Stocks Pounded Overnight but Dollar Slightly Lower

September 26, 2016

Investors are worried that there’s no escape from the low interest rate global environment, that such will corrode the health of the financial sector, that Donald Trump will be America’s 45th president, and that oil producers will lack the cohesiveness to support energy prices. ┬áThe first Trump-Clinton debate starts at 09:00 EDT tonight.

Led by weakness in bank and energy sectors, share prices are down between 1.1% and 2.2% in Germany, Britain, France, Italy, Spain, Switzerland and Greece. Japan’s Nikkei fell 1.3%. India’s market also dropped 1.3%. Stocks in China and Hong Kong plunged 1.8%.
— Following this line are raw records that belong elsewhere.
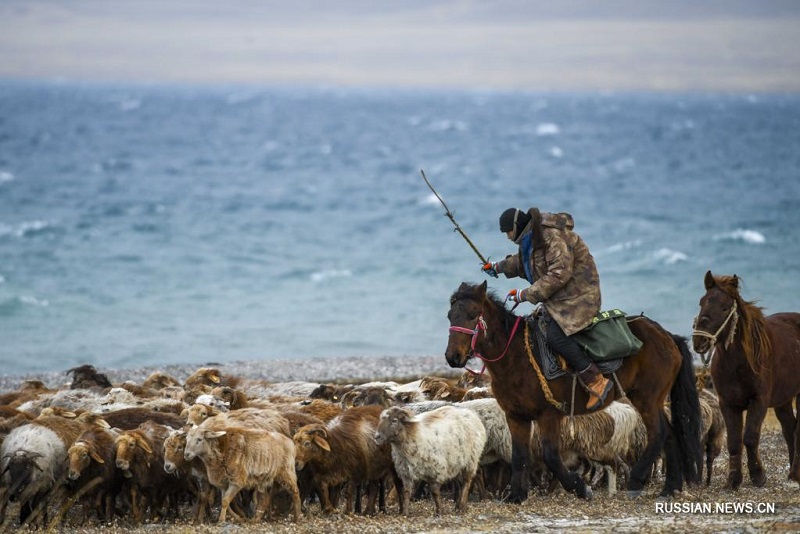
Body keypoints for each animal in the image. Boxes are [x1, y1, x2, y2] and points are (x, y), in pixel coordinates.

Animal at [444, 282, 700, 504]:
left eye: (472, 314)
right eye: (450, 315)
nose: (453, 356)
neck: (516, 356)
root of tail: (667, 337)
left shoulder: (549, 414)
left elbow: (551, 456)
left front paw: (580, 488)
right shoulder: (515, 416)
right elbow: (519, 457)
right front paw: (516, 495)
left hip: (646, 399)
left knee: (659, 432)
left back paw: (637, 481)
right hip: (653, 400)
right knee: (671, 434)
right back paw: (670, 487)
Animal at [692, 272, 796, 490]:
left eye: (725, 307)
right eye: (701, 302)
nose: (700, 341)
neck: (738, 363)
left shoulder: (759, 401)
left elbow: (749, 437)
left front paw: (758, 476)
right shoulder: (728, 403)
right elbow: (733, 441)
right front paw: (733, 480)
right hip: (783, 400)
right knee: (790, 428)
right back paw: (792, 474)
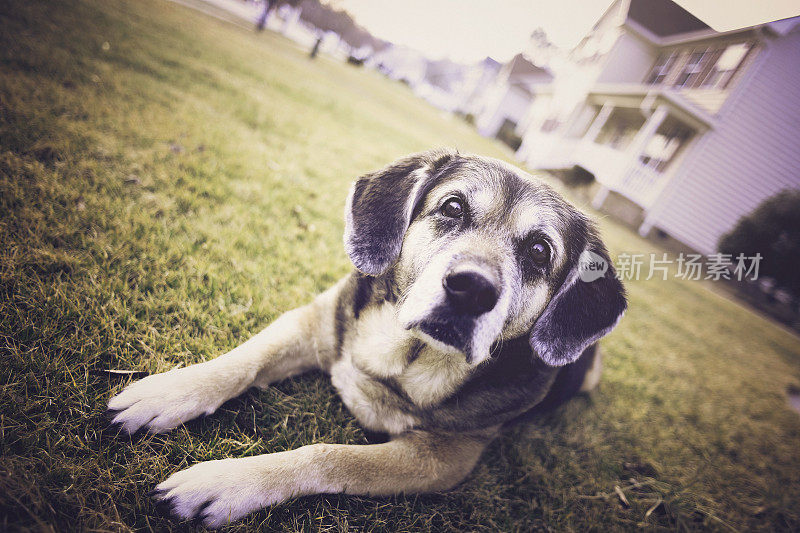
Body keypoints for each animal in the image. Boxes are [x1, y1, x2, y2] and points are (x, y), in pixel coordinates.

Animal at [106, 150, 624, 528]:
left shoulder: (442, 457)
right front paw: (167, 393)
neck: (400, 362)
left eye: (539, 251)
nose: (472, 288)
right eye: (453, 207)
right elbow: (241, 362)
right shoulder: (312, 323)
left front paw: (226, 481)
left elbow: (330, 456)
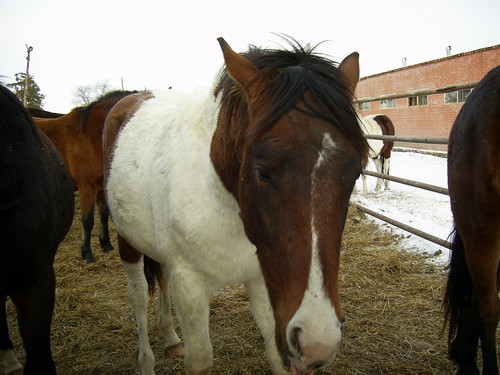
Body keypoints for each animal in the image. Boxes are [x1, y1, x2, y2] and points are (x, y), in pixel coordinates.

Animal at [34, 90, 137, 264]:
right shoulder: (86, 187)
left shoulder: (101, 186)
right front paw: (87, 253)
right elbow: (88, 221)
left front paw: (106, 244)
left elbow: (103, 215)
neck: (92, 135)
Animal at [103, 38, 370, 375]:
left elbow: (275, 354)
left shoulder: (263, 280)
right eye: (263, 171)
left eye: (355, 172)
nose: (317, 341)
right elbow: (200, 359)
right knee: (138, 296)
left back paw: (171, 339)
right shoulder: (188, 283)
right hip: (128, 242)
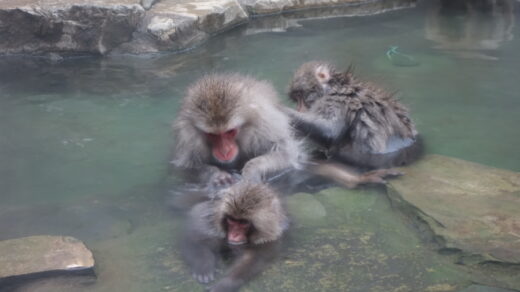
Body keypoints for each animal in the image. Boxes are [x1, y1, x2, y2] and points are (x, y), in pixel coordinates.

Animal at [173, 72, 306, 187]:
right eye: (212, 135)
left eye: (230, 132)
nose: (225, 151)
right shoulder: (189, 140)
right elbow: (189, 167)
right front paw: (217, 175)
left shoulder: (265, 125)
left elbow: (285, 153)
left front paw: (251, 170)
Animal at [286, 61, 424, 169]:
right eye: (296, 99)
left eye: (300, 95)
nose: (299, 108)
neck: (335, 86)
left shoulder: (336, 101)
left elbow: (329, 131)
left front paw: (285, 111)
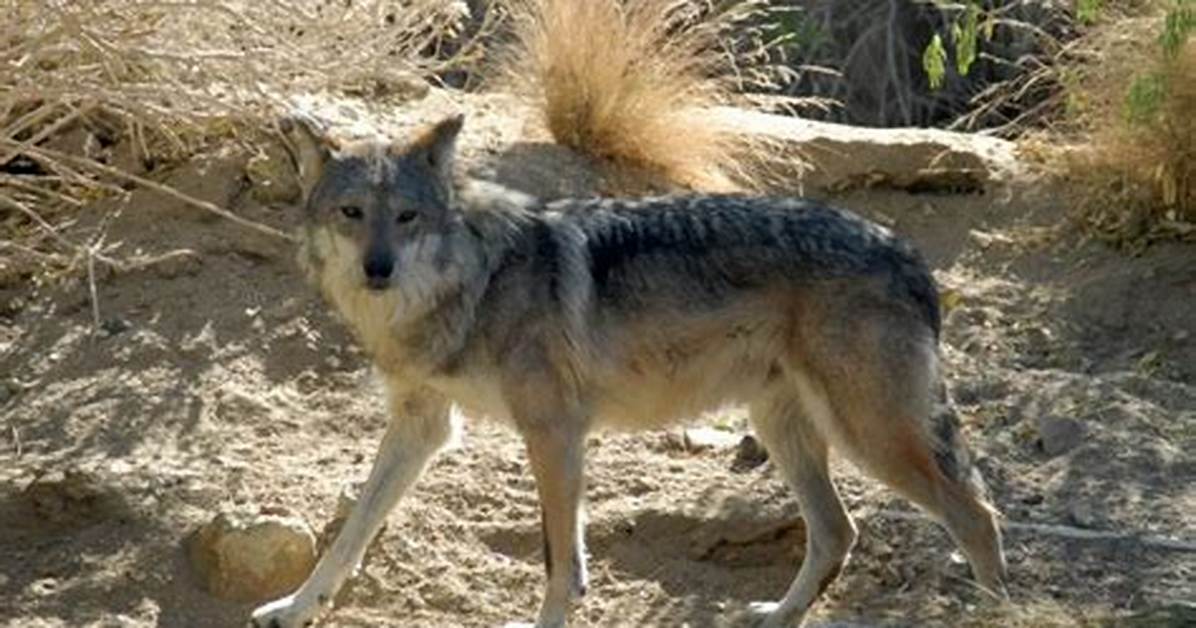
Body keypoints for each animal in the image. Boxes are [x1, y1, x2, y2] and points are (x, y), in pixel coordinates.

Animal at [249, 113, 1007, 628]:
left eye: (407, 217)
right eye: (351, 214)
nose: (378, 270)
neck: (475, 282)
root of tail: (906, 254)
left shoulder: (554, 431)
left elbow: (561, 561)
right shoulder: (423, 426)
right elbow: (350, 531)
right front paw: (295, 605)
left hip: (870, 436)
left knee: (977, 516)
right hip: (788, 429)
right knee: (837, 532)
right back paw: (777, 615)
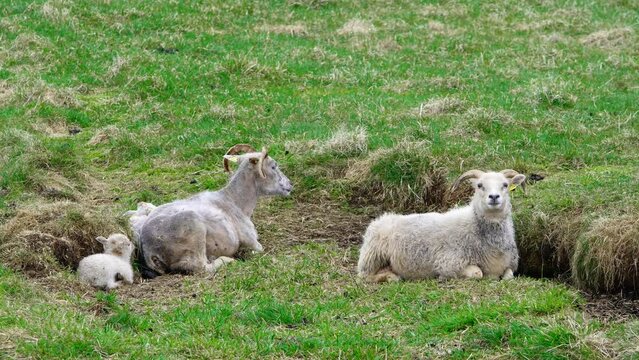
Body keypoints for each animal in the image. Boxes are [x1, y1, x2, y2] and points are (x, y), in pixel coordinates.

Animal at [139, 144, 294, 278]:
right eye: (273, 166)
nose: (290, 185)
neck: (235, 202)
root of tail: (149, 248)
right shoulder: (251, 241)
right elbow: (259, 249)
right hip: (193, 232)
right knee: (200, 267)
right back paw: (227, 260)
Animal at [358, 170, 528, 282]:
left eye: (505, 185)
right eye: (480, 185)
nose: (494, 197)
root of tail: (380, 219)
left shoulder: (509, 266)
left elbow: (508, 276)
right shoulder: (450, 263)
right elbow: (477, 273)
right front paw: (441, 277)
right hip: (373, 256)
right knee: (364, 276)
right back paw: (390, 276)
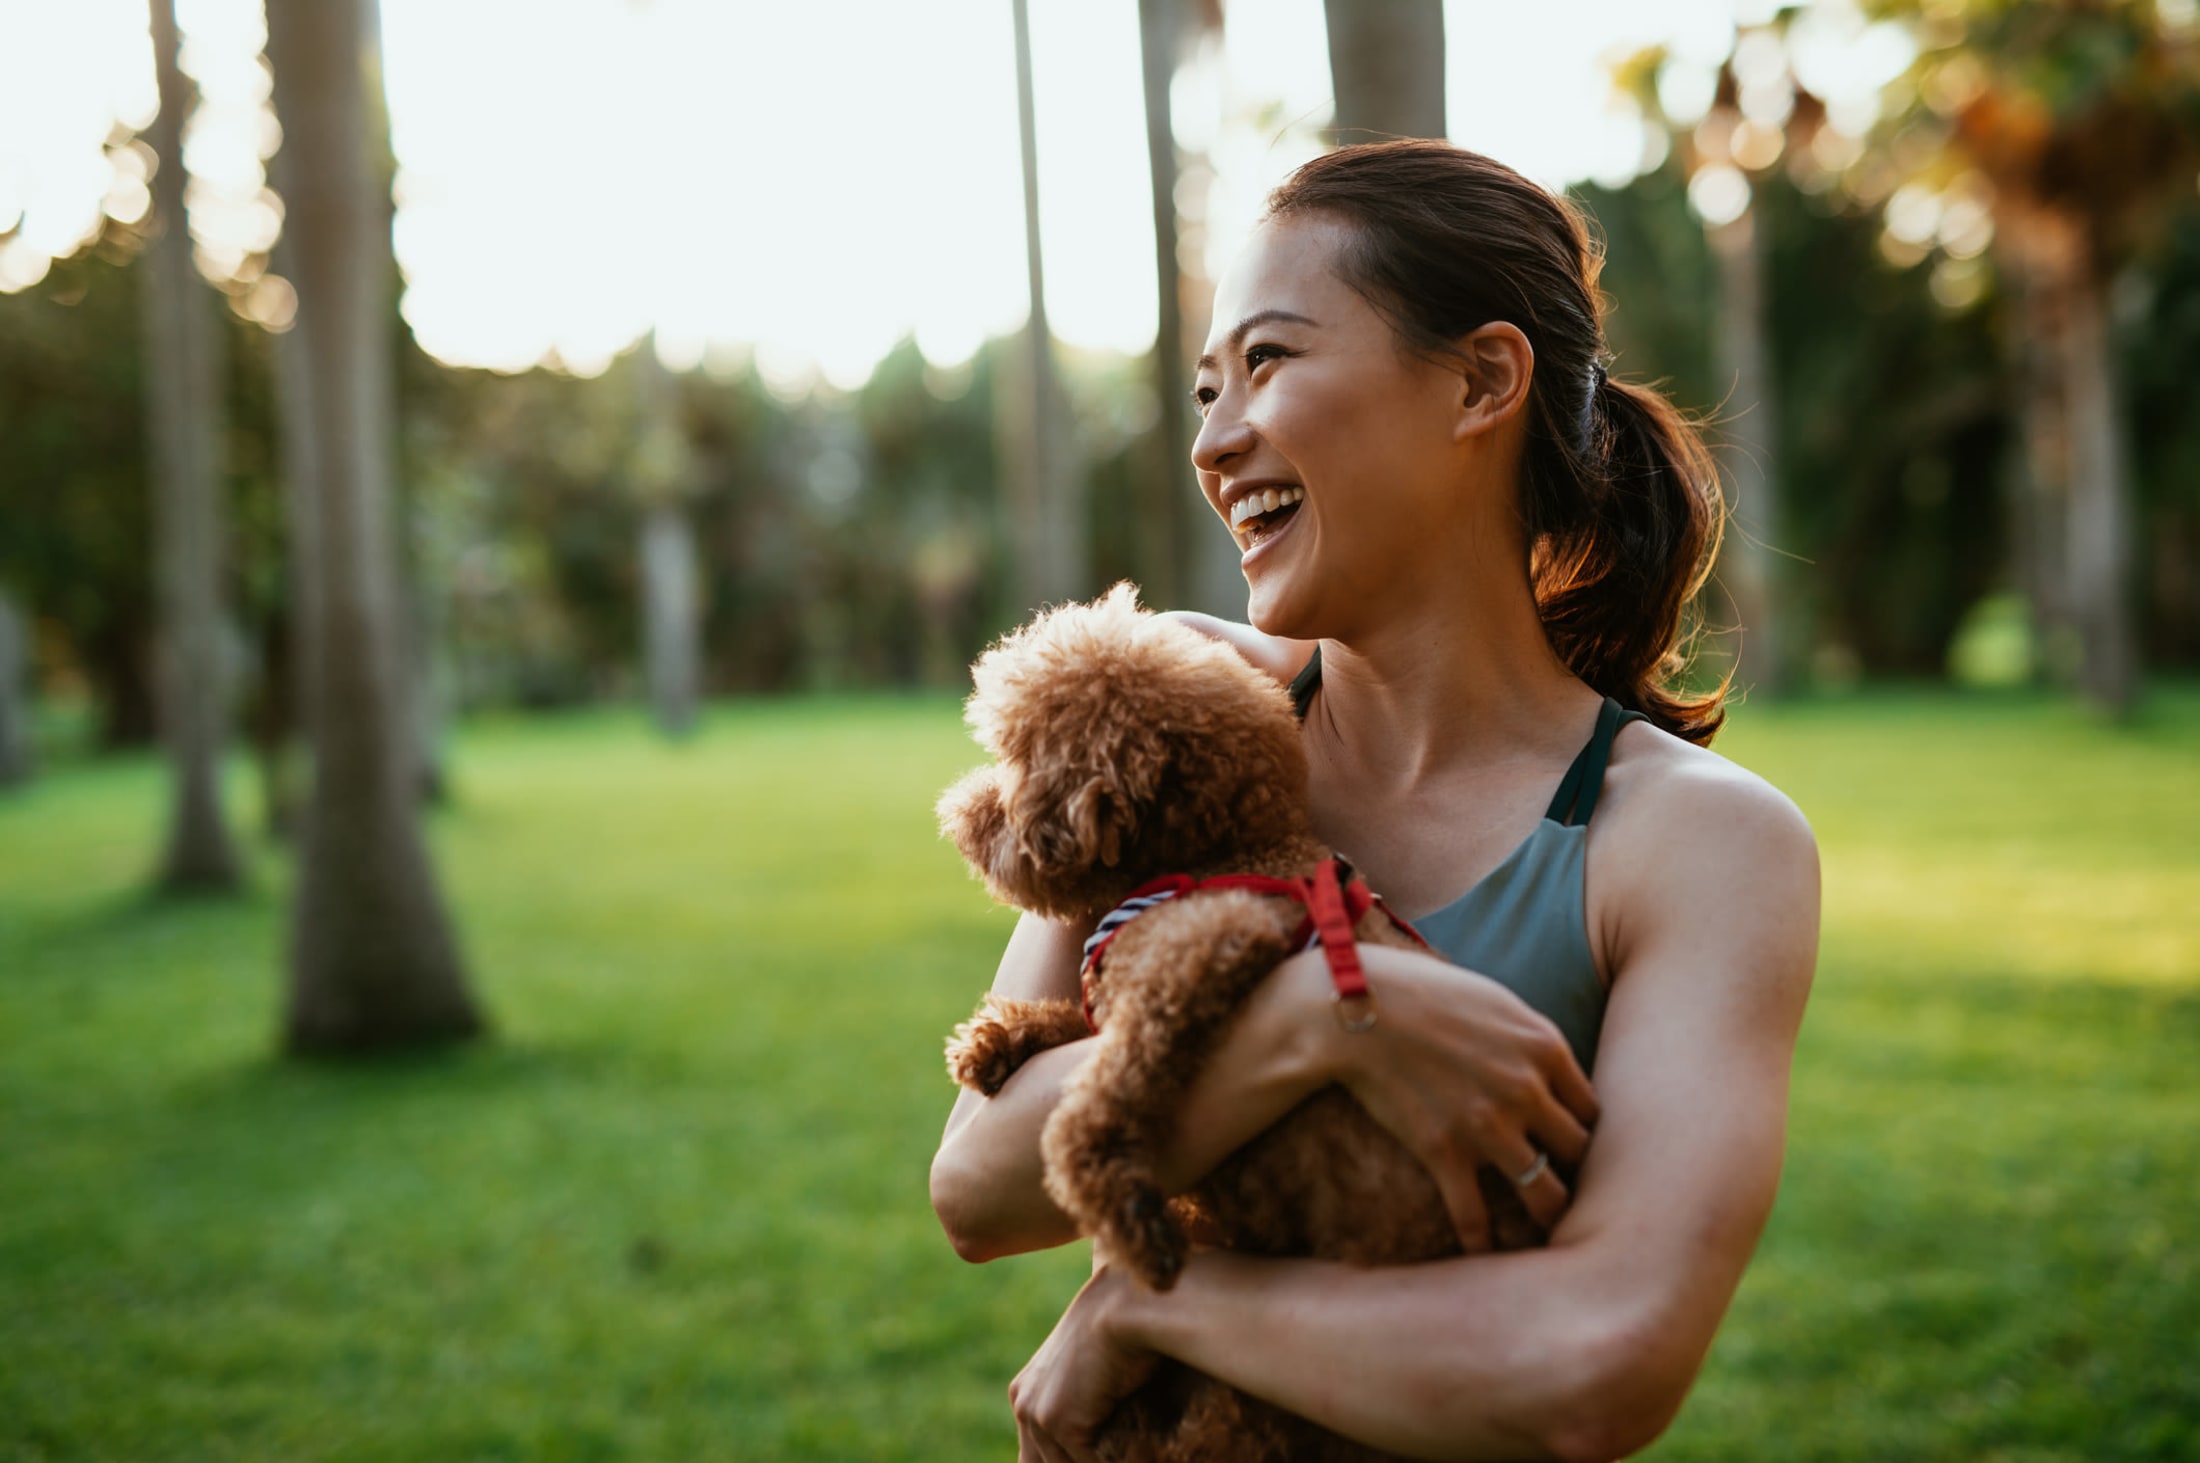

Among 10-year sovereign debt yields, British gilts have declined three basis points, and German bunds and Japanese JGBs are three basis points farther below zero.

West Texas Intermediate oil prices did a dead cat bounce, rebounding 1.0% after Friday’s near-4% swoon. Comex gold is unchanged at $1,341.40 per ounce.

A downgrade of Turkish sovereign debt to junk status (Ba1) by Moody’s sent Turkish stocks 3.9% lower and depressed the lira by 0.7%.

The U.S. dollar otherwise slipped 0.2% against the Swissie and kiwi and by 0.1% relative to the euro and Australian dollar. The U.S. currency is unchanged against the Chinese yuan and 0.1% firmer relative to the loonie.

A bigger dollar move involves the Japanese yen, which rose 0.7%. Japan’s index of coincident economic indicators in July was revised lower to a reading of 112.1 from 112.8 reported initially. Such continues to show a “weakening” trend according to Abe government officials. While reiterating that the Bank of Japan will stimulate further if necessary, Governor Kuroda said a big change in the central bank’s bond buying is not contemplated for now.

On a brighter note, the German business climate index compiled by the IFO Economic Institute in Munich rebounded 3.2 points in September to a 28-month high of 109.5. Current conditions rose 1.8 points to a reading of 114.7, and expectations advanced 4.4 points to 104.5. Strong improvement was reported in manufacturing, construction, wholesaling and the retail sectors.

The British Bankers Association measure of mortgage approvals, totaling 36,997 in August, was the lowest in twenty months.

Italian retail sales slipped 0.3% in July, their first drop since April, and were 0.2% lower than a year earlier.

Finish producer price deflation slowed to 2.6% in August after having been negative 3.8% in July.

Czech economic sentiment in September was the highest since February. Business sentiment dipped marginally, while consumer confidence posted a more significant improvement.

New Zealand recorded a NZD 1.265 billion trade deficit in August, 16% greater than a year earlier. Exports and imports each declined on year.

Industrial production in Singapore was unchanged on month and 0.1% higher on year in August. Malaysian unemployment ticked upward to 3.5% in August.

The Bank of Israel is holding a monthly monetary policy meeting today. Next year it will switch to just eight meetings per year.

Ahead of tonight’s U.S. presidential debate at Hofstra University, polls show a race that’s too close to call but with momentum continuing to swing in Donald Trumps favor. The mood overseas is one of extreme panic at the mounting possibility that America is taking sharp turn away from well-established and predictable policies since the end of World War II.